(Records from a data source)
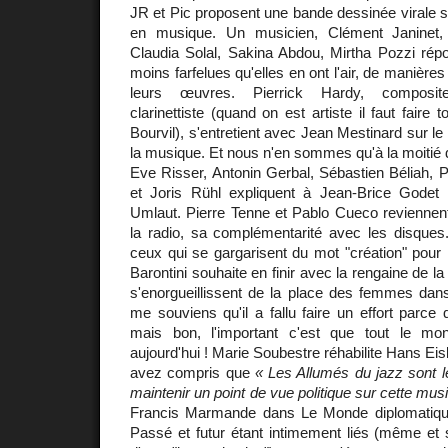
JR et Pic proposent une bande dessinée virale su
en musique. Un musicien, Clément Janinet, 
Claudia Solal, Sakina Abdou, Mirtha Pozzi rép
moins farfelues qu'elles en ont l'air, de manière
leurs œuvres. Pierrick Hardy, compositeur-
clarinettiste (quand on est artiste il faut faire 
Bourvil), s'entretient avec Jean Mestinard sur l
la musique. Et nous n'en sommes qu'à la moitié
Eve Risser, Antonin Gerbal, Sébastien Béliah, 
et Joris Rühl expliquent à Jean-Brice Godet l
Umlaut. Pierre Tenne et Pablo Cueco reviennent 
la radio, sa complémentarité avec les disques
ceux qui se gargarisent du mot "création" pour m
Barontini souhaite en finir avec la rengaine de la
s'enorgueillissent de la place des femmes dans
me souviens qu'il a fallu faire un effort parc
mais bon, l'important c'est que tout le mo
aujourd'hui ! Marie Soubestre réhabilite Hans Ei
avez compris que
« Les Allumés du jazz sont le
maintenir un point de vue politique sur cette mus
Francis Marmande dans Le Monde diplomatiq
Passé et futur étant intimement liés (même et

-- PROBLEM DETAILS --
Return every entry above word for word, and include no images.

-- WRITTEN REPLY --
JR et Pic proposent une bande dessinée virale su
en musique. Un musicien, Clément Janinet, 
Claudia Solal, Sakina Abdou, Mirtha Pozzi rép
moins farfelues qu'elles en ont l'air, de manière
leurs œuvres. Pierrick Hardy, compositeur-
clarinettiste (quand on est artiste il faut faire 
Bourvil), s'entretient avec Jean Mestinard sur l
la musique. Et nous n'en sommes qu'à la moitié
Eve Risser, Antonin Gerbal, Sébastien Béliah, 
et Joris Rühl expliquent à Jean-Brice Godet l
Umlaut. Pierre Tenne et Pablo Cueco reviennent 
la radio, sa complémentarité avec les disques
ceux qui se gargarisent du mot "création" pour m
Barontini souhaite en finir avec la rengaine de la
s'enorgueillissent de la place des femmes dans
me souviens qu'il a fallu faire un effort parc
mais bon, l'important c'est que tout le mo
aujourd'hui ! Marie Soubestre réhabilite Hans Ei
avez compris que
« Les Allumés du jazz sont le
maintenir un point de vue politique sur cette mus
Francis Marmande dans Le Monde diplomatiq
Passé et futur étant intimement liés (même et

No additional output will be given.